__JOB__. Without the pictures, write out every entry that follows exactly.

----

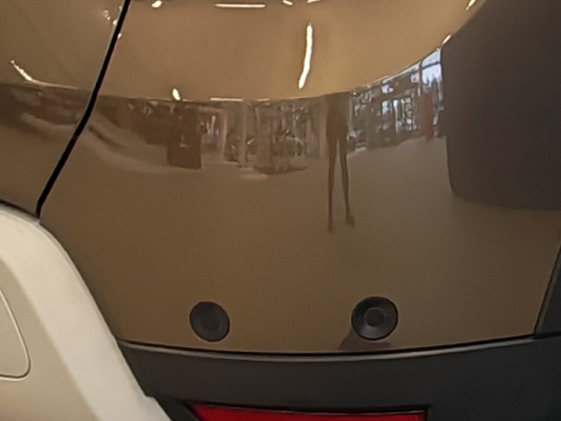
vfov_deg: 7.7
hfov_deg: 10.1
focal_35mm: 192
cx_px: 698
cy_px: -102
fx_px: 3112
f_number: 1.9
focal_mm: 6.12
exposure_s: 1/100
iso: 129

----

__OUTPUT FOR THIS TASK__.
vfov_deg: 7.7
hfov_deg: 10.1
focal_35mm: 192
cx_px: 698
cy_px: -102
fx_px: 3112
f_number: 1.9
focal_mm: 6.12
exposure_s: 1/100
iso: 129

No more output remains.